##### Entries shown

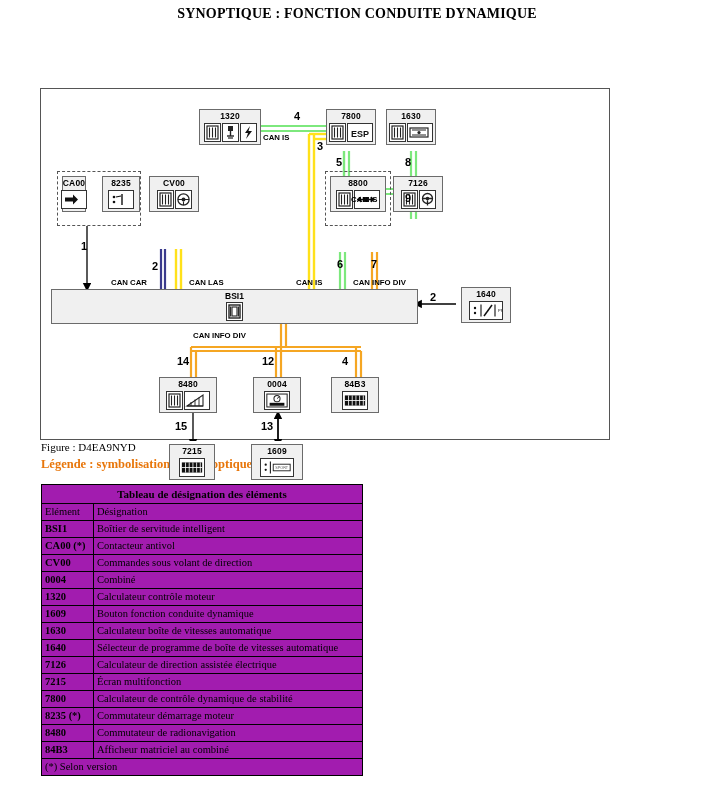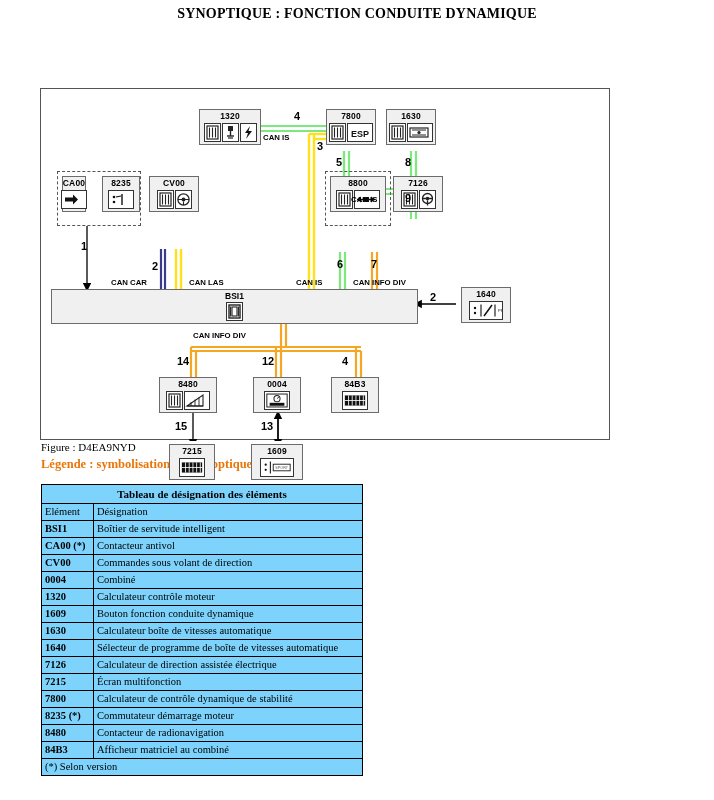--- a/index.html
+++ b/index.html
@@ -168,7 +168,7 @@
     font-family: "Liberation Serif", serif;
     font-size: 10.5px;
     color: #000;
-    background: #7dd3fc;
+    background: #a21caf;
   }
   table.desig th, table.desig td {
     border: 1px solid #000;

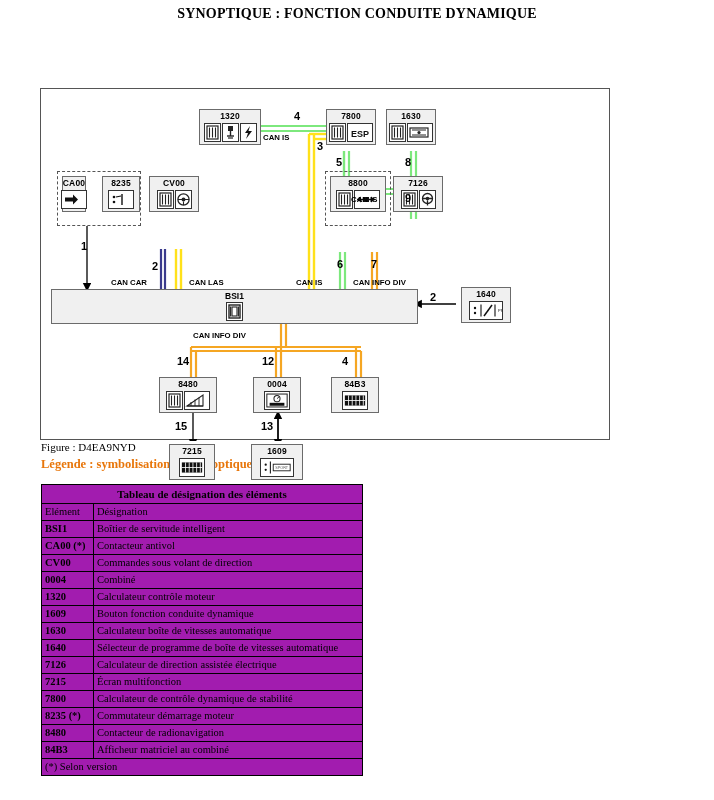--- a/index.html
+++ b/index.html
@@ -656,7 +656,7 @@
         </tr>
       <tr>
           <td class="col-el">8480</td>
-          <td class="col-des">Contacteur de radionavigation</td>
+          <td class="col-des">Commutateur de radionavigation</td>
         </tr>
       <tr>
           <td class="col-el">84B3</td>

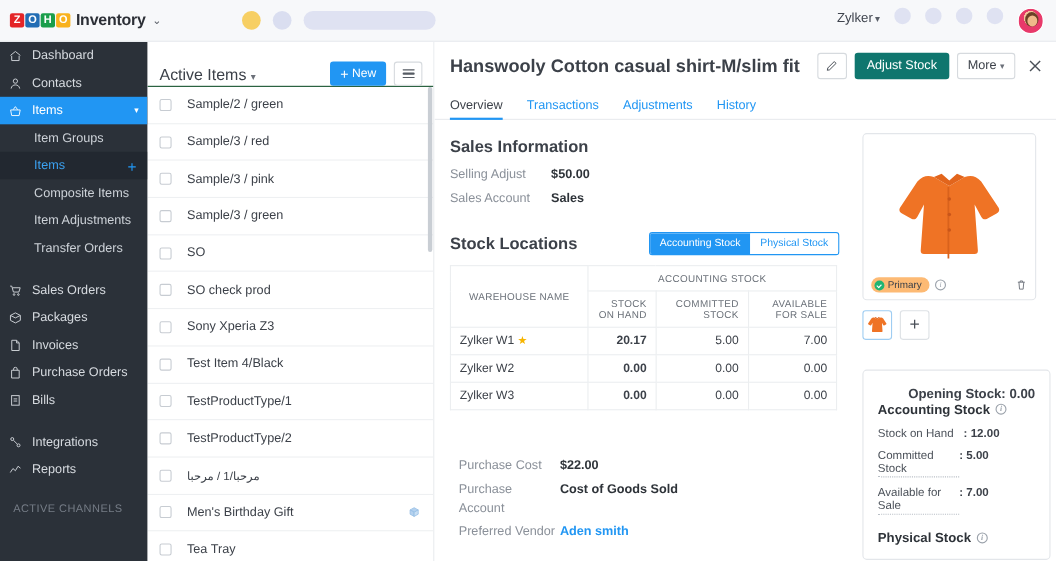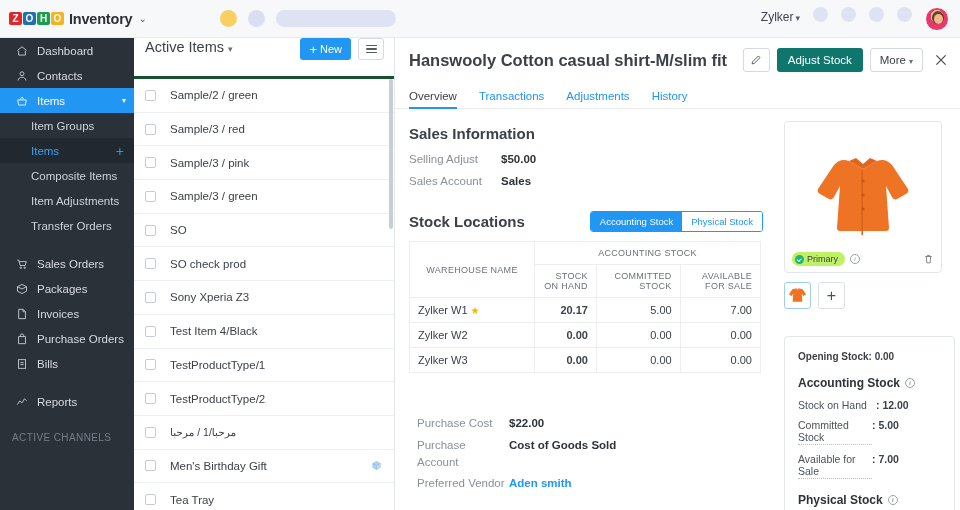--- a/index.html
+++ b/index.html
@@ -70,7 +70,7 @@
   }
   .nav-item {
     display: flex; align-items: center;
-    height: 25px; padding-left: 16px; gap: 9px;
+    height: 25px; padding-left: 8px; gap: 9px;
     color: #d7dbe0; font-size: 11.5px;
     cursor: pointer;
   }

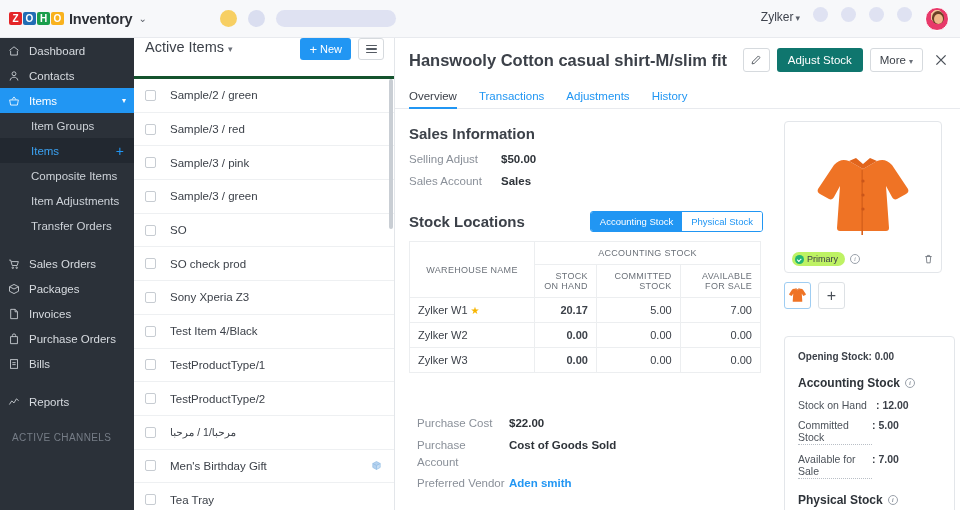--- a/index.html
+++ b/index.html
@@ -104,9 +104,9 @@
     overflow: hidden;
   }
   .list-toolbar {
-    height: 41px; display: flex; align-items: flex-start;
+    height: 41px; display: flex; align-items: flex-end;
     padding: 0 10px 0 11px;
-    border-bottom: 3px solid #14532d;
+    border-bottom: 1px solid #14532d;
     background: #fff;
   }
   .list-title { font-size: 14.5px; color: #3c4149; }

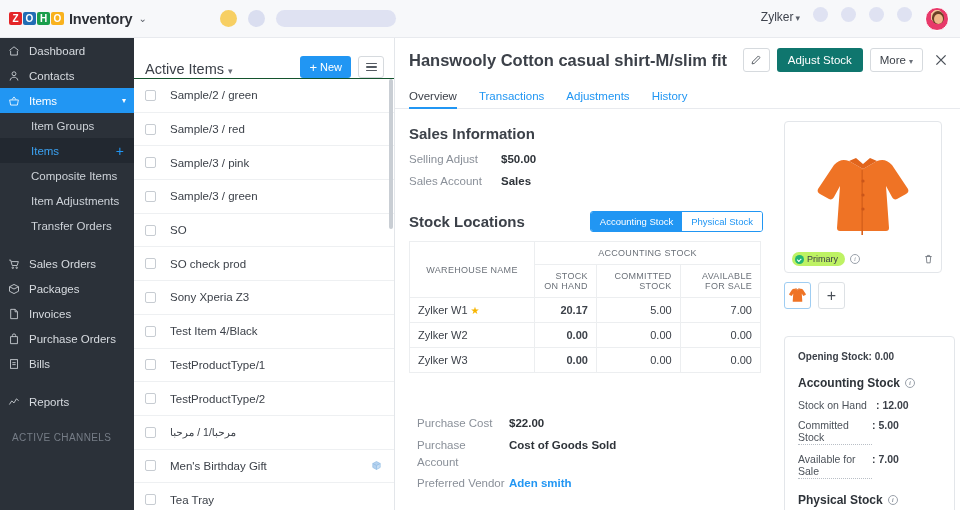--- a/index.html
+++ b/index.html
@@ -259,7 +259,7 @@
   }
   .badge-primary {
     display: inline-flex; align-items: center; gap: 3px;
-    background: #bef264; border-radius: 9px;
+    background: #fdba74; border-radius: 9px;
     padding: 2px 7px 2px 3px;
     font-size: 9px; color: #3c4149;
   }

##########

About this task:
Repeat every entry exactly. Do not include the pictures.

Reply to the task:
--- a/index.html
+++ b/index.html
@@ -168,7 +168,7 @@
     font-family: "Liberation Serif", serif;
     font-size: 10.5px;
     color: #000;
-    background: #7dd3fc;
+    background: #a21caf;
   }
   table.desig th, table.desig td {
     border: 1px solid #000;

--- a/index.html
+++ b/index.html
@@ -656,7 +656,7 @@
         </tr>
       <tr>
           <td class="col-el">8480</td>
-          <td class="col-des">Contacteur de radionavigation</td>
+          <td class="col-des">Commutateur de radionavigation</td>
         </tr>
       <tr>
           <td class="col-el">84B3</td>

--- a/index.html
+++ b/index.html
@@ -70,7 +70,7 @@
   }
   .nav-item {
     display: flex; align-items: center;
-    height: 25px; padding-left: 16px; gap: 9px;
+    height: 25px; padding-left: 8px; gap: 9px;
     color: #d7dbe0; font-size: 11.5px;
     cursor: pointer;
   }

--- a/index.html
+++ b/index.html
@@ -104,9 +104,9 @@
     overflow: hidden;
   }
   .list-toolbar {
-    height: 41px; display: flex; align-items: flex-start;
+    height: 41px; display: flex; align-items: flex-end;
     padding: 0 10px 0 11px;
-    border-bottom: 3px solid #14532d;
+    border-bottom: 1px solid #14532d;
     background: #fff;
   }
   .list-title { font-size: 14.5px; color: #3c4149; }

--- a/index.html
+++ b/index.html
@@ -259,7 +259,7 @@
   }
   .badge-primary {
     display: inline-flex; align-items: center; gap: 3px;
-    background: #bef264; border-radius: 9px;
+    background: #fdba74; border-radius: 9px;
     padding: 2px 7px 2px 3px;
     font-size: 9px; color: #3c4149;
   }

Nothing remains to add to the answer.